A conclusão a que chegámos dota-nos com uma metodologia para testar a força de um argumento indutivo. Confrontado com um argumento indutivo, devemos fazer duas perguntas críticas:
Com que afirmações compete a hipótese do argumento?
É a hipótese mais provável que todas as outras com que compete?
Apenas no caso de a resposta à segunda questão ser afirmativa podemos considerar o argumento persuasivo. Além disso, não há qualquer teste automático ou regra formal pela qual possamos fornecer uma resposta a qualquer destas questões. Para responder à primeira, temos de usar todas as capacidades intelectuais à nossa disposição.
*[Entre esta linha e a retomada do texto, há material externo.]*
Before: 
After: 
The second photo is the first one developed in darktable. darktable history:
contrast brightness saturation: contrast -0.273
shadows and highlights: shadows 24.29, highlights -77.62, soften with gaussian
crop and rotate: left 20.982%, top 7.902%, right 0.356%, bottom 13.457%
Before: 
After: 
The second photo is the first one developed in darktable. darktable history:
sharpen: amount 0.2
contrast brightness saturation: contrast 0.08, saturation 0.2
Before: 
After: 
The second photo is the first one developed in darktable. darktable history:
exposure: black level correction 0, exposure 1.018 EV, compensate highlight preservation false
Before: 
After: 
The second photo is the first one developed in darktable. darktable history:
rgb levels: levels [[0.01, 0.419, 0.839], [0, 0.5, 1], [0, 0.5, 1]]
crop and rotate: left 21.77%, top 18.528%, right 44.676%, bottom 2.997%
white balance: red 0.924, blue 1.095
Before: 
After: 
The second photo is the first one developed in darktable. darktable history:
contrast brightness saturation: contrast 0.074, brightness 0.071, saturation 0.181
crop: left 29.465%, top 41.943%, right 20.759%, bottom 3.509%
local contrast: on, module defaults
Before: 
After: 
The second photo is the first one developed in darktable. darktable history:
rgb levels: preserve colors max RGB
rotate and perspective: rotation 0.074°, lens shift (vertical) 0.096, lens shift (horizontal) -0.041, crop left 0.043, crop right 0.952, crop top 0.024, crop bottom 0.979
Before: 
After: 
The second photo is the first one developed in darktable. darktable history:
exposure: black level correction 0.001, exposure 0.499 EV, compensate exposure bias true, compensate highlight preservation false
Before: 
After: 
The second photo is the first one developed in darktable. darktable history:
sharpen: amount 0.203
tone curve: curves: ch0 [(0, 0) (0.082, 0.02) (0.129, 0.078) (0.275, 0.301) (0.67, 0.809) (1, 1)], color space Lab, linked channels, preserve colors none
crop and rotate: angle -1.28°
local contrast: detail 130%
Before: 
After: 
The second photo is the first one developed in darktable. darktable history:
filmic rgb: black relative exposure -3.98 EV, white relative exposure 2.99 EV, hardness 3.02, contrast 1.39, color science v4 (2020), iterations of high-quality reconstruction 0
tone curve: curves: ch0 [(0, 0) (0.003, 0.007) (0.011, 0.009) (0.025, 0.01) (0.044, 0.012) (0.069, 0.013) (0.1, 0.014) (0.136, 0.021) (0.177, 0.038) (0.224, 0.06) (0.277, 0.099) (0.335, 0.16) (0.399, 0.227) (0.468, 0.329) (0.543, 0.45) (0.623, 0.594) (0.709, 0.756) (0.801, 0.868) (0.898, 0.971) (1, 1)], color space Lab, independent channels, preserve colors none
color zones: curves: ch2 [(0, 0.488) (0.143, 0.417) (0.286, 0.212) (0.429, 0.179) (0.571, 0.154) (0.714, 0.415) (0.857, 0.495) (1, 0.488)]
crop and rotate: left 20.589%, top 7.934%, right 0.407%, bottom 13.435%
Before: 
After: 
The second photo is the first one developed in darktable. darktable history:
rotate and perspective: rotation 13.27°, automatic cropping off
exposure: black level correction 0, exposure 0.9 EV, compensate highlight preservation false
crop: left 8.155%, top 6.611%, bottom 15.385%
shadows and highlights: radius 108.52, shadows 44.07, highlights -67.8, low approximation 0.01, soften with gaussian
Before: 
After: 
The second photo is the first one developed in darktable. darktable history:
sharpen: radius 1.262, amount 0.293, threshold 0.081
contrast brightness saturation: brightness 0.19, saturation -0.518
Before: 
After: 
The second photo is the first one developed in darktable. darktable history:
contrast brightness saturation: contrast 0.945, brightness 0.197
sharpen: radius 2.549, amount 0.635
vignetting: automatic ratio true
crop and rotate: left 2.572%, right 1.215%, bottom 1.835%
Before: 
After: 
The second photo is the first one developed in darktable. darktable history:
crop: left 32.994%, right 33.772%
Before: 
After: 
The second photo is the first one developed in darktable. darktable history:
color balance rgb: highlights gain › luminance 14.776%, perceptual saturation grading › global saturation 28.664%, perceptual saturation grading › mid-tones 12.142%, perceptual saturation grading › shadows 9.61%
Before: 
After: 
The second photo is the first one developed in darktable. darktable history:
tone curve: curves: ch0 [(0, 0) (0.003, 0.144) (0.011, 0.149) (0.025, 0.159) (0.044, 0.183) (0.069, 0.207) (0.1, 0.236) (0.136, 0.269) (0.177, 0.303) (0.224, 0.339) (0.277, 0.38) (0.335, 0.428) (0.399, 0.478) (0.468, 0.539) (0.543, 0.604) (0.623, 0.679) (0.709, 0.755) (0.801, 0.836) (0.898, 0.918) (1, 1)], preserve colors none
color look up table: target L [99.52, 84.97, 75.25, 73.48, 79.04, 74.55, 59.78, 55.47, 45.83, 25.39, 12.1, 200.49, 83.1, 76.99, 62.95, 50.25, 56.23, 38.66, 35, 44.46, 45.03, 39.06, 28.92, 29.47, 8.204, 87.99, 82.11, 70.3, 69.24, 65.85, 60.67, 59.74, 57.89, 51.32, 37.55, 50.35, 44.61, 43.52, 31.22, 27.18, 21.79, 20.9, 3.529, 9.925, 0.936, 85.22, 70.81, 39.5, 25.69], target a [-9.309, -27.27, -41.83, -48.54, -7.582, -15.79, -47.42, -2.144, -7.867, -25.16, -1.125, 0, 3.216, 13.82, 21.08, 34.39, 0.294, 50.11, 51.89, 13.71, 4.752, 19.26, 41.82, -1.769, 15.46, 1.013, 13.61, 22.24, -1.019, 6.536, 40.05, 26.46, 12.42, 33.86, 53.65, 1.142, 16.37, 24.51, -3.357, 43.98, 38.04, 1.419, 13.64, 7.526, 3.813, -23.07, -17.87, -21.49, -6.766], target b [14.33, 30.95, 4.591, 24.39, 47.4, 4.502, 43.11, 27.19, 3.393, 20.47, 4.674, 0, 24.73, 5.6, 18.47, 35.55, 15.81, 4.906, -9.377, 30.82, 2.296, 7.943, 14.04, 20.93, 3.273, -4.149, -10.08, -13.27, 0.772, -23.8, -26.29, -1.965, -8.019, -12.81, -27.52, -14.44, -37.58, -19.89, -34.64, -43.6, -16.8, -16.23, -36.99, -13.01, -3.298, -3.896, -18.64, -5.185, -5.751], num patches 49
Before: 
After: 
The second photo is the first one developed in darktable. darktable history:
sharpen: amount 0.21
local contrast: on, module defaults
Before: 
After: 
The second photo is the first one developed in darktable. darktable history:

A incapacidade em considerar a rival de uma hipótese pode levar-nos a aceitar uma hipótese que seja pouco razoável aceitar. Contudo, se procurámos rivais cuidadosamente e se considerámos com seriedade a probabilidade de cada uma, podemos, a título experimental, considerar um argumento indutivamente forte quando a conclusão é a mais provável de todas as rivais que conseguimos conceber.A procura de um competidor mais provável para refutar a força indutiva é como a busca por um contra-exemplo para refutar a validade dedutiva. A incapacidade em encontrar um contra-exemplo não prova que não há nenhum. Analogamente, a incapacidade em encontrar uma hipótese rival mais provável não prova que não há nenhuma. Além disso, estes métodos de refutação são tão eficazes quanto a pessoa que os emprega. No fim, quando tivermos de decidir se devemos aceitar que um argumento é dedutivamente válido ou indutivamente forte, não dependeremos de nenhum procedimento automático, mas da nossa inteligência e integridade. Isto não é um defeito. Todo o progresso na ciência e nas humanidades depende em última instância destes elementos. Nenhuma metodologia transcende ou ultrapassa o intelecto humano.

Cornman, Lehrer e Pappas
Retirado de http://www.criticanarede.com/

2 comentários:

Anónimo disse...

Olá o meu nome é Luís Afonso e sou um leitor assíduo do seu blogue. Penso já ter deixado um comentário numa outra vez.
O objectivo do comentário de hoje é alertar para a possivel desmotivação para a leitura resultante da colocação de posts longos como este onde estou a comentar. Digo isto porque eu próprio fico sem vontade de me lançar à leitura de um texto com uma letra tão pequena e no qual não vejo o fim, apesar do assunto tratado ser de algum interesse.
Faço este reparo com as melhores das intenções e sei que se considerar esta situação um obstáculo para os leitores a irá resolver do melhor modo possível.

Um Abraço,

Luís Afonso

Hermes disse...

Obrigado Luís Afonso pelo seu comentário que será tido em conta.